Sunday, October 21, 2018

#294 / A Little Theology

I noted in a blog posting some time ago that Michelangelo, in painting his wonderful "The Creation of Adam" on the ceiling of the Sistine Chapel, might really have been engaging in a highly subversive exercise. The painting suggests (once you see it this way you won't forget it) that the God so thrillingly depicted, giving the gift of life to Adam, is really the product (along with all those other celestial characters) of something happening inside the human brain. 

The lesson that Michelangelo seems to be teaching is that our whole idea and picture of God is a human creation. We have created God, in other words, not the other way around. There is no God outside ourselves. 

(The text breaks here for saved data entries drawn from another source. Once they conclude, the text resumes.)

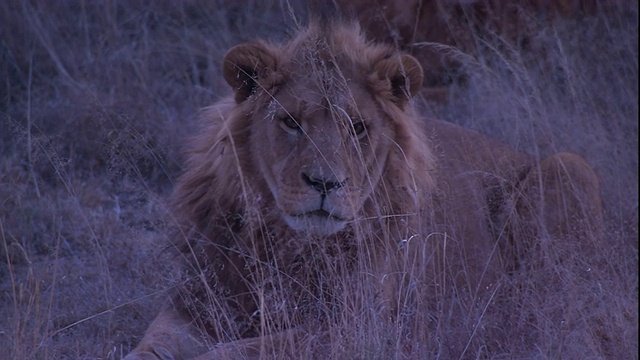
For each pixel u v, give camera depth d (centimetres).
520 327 897
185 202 948
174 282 889
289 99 873
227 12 1767
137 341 965
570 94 1448
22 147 1347
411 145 929
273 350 782
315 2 1425
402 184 920
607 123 1428
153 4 1778
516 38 1576
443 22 1555
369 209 902
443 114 1485
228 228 893
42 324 936
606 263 999
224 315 842
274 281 880
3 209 1197
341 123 852
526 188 1110
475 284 1004
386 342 793
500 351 888
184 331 867
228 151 901
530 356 873
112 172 1131
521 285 974
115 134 1258
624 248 1038
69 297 1034
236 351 802
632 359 867
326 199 838
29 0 1706
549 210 1110
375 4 1512
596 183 1166
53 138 1357
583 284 930
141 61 1609
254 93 903
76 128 1412
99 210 1255
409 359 818
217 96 1509
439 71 1568
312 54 888
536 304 913
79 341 930
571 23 1612
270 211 889
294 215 851
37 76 1627
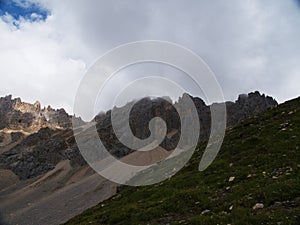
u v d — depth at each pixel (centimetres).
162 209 2561
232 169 3148
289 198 1909
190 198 2595
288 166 2627
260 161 3031
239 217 1811
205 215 2091
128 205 3206
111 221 2805
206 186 2855
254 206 1909
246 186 2406
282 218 1620
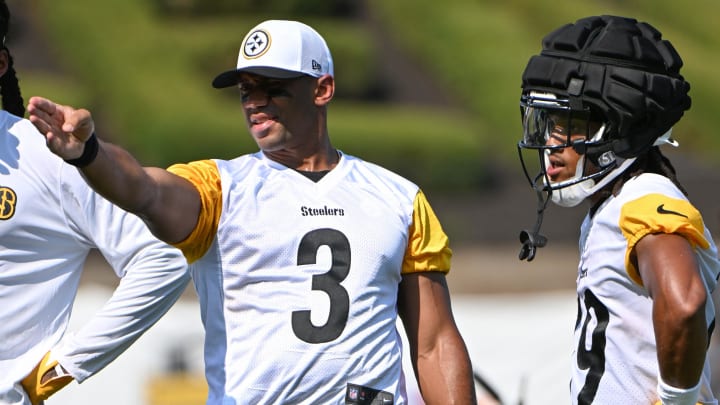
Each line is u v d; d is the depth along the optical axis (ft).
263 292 40.86
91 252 183.32
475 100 273.95
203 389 91.97
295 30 42.27
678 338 36.45
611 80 40.83
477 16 296.51
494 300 169.17
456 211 234.79
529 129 42.88
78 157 35.58
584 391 41.57
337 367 40.78
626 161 41.68
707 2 338.13
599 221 41.14
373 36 293.84
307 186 42.24
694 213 38.37
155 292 44.29
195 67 247.91
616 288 40.40
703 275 39.83
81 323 100.17
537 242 43.14
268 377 40.47
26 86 226.58
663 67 41.55
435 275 44.06
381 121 246.47
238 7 276.21
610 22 42.16
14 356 43.32
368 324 41.45
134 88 232.53
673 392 37.65
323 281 41.09
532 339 95.30
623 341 40.42
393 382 42.14
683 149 278.26
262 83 41.96
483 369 91.71
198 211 39.99
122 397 92.07
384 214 42.57
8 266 42.60
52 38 256.32
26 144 42.86
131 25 254.88
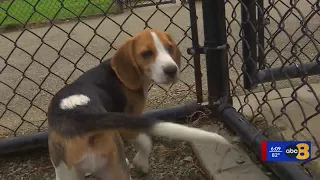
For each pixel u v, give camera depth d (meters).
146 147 0.91
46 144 1.02
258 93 1.17
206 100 1.17
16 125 1.15
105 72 0.89
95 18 2.46
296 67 1.08
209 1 0.98
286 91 1.17
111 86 0.88
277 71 1.07
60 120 0.72
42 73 1.62
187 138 0.61
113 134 0.74
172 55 0.90
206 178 0.91
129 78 0.89
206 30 1.01
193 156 0.98
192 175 0.92
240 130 0.95
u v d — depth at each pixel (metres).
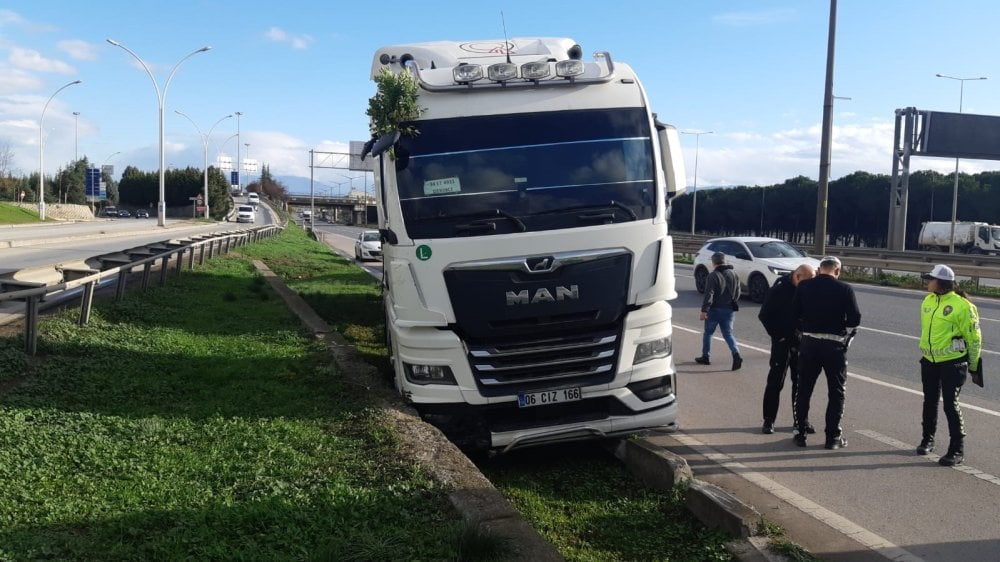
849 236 76.69
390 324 7.54
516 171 6.19
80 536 3.77
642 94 6.70
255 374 7.88
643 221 6.16
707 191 93.12
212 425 5.90
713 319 10.56
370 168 8.01
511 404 5.94
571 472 6.04
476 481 4.79
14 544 3.57
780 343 7.18
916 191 67.50
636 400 6.11
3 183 95.81
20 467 4.60
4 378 6.58
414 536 3.99
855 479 5.98
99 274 9.30
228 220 86.50
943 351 6.31
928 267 22.75
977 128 40.47
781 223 81.69
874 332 13.56
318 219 143.38
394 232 6.07
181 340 9.44
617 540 4.61
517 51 8.02
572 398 5.95
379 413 6.19
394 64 7.60
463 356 5.89
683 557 4.36
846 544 4.76
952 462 6.25
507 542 3.90
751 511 4.59
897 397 8.66
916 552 4.64
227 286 16.28
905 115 40.09
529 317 5.93
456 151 6.23
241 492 4.53
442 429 6.00
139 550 3.65
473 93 6.47
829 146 23.41
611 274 6.02
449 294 5.92
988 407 8.09
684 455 6.62
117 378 7.12
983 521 5.11
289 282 21.45
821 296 6.73
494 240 5.92
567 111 6.46
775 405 7.24
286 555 3.71
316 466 5.05
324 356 8.90
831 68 23.12
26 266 19.09
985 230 52.47
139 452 5.12
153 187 118.56
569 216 6.08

This idea, of course, is definitely subversive of the tenets of religion, and I tend to think of Michelangelo as an artist of great courage, advancing this thought, so contrary to Christian doctrine, inside a temple located within the heart of the Vatican, command central of the Catholic Church.

The suggestion that our idea and image of God is a human creation is, of course, a "modern" notion, widely acceptable to what may well be a large majority of those who ever think about theology. 

There are some other ways of trying to figure out the truth about the Creation and to understand our place in it. The Old Testament claims (in Exodus 3:14) that God is beyond any human naming or definition. When asked his name by Moses, God makes that abundantly clear: "I AM WHO I AM." The Holy God of the Jews can never be named, in witness to those words spoken to Moses. 

The New Testament idea, of course, is a pretty radical departure from that. Jesus, undeniably human, a person who bleeds when pierced and who dies on a cross, essentially claims that the Old Testament idea that we can never know God must be modified in a significant way. Jesus himself, so human, claims to incorporate God in his human form: "I am in the Father and the Father is in me" (John 14:11). When we wish to see God and to comprehend his being, Jesus suggests that we should look into the human face.

I do think about theology (quite a bit, as a matter of fact), so I have naturally puzzled over these thoughts about the nature of God, and whether or not God "exists," in any sense different from the obvious fact that God exists as an idea that human beings have developed. I cannot, in the end, come down on the side that believes that we have "created God," though I admit that our "ideas" and our "pictures" of God are all human creations. Inevitably, since we are human, they would have to be. 

In my opinion, the Old Testament gets it right in saying, as Moses tells the story of his personal encounter with God, that the one true claim about God is that God is beyond naming and claiming. I happen to think that Jesus gets it right, too, by suggesting that we should look for God within ourselves, within each and every human person. The Quakers have a little phrase that gets to this: "There is that of God in every person." 

The bottom line theological truth, for me, is that "something is happening here," and we don't know what it is. We live, we know not why, but being alive is serious. Naturally, as we try to explain the unexplainable, we conjure up pictures (like the one on the ceiling of the Sistine Chapel), but the important truth is to recognize that the things that we have done, and that we have created, are all subsidiary, and wholly dependent on the existence that "God" created. Failure to admit our dependence upon the Creation, and to recognize our status as creatures in a world that makes our life possible, is the very definition of sin. That's what I learned from Professor James Sanders, at Union Theological Seminary, in 1971.

And sin is a serious mistake. Forgetting that we are utterly dependent on the Creation is a fundamental error in understanding, and will have serious consequences. As the Bible suggests, "the wages of sin is death" (Romans 6:23). 

The global warming crisis that threatens to sweep away all of our human creations in flood and fire is the perfect example, it seems to me, of how we need to have a right relationship with the Creator of all life, however depicted, and however unknowable. 

This is just a little thought for a Sunday, aimed at those who like to think about theology from time to time.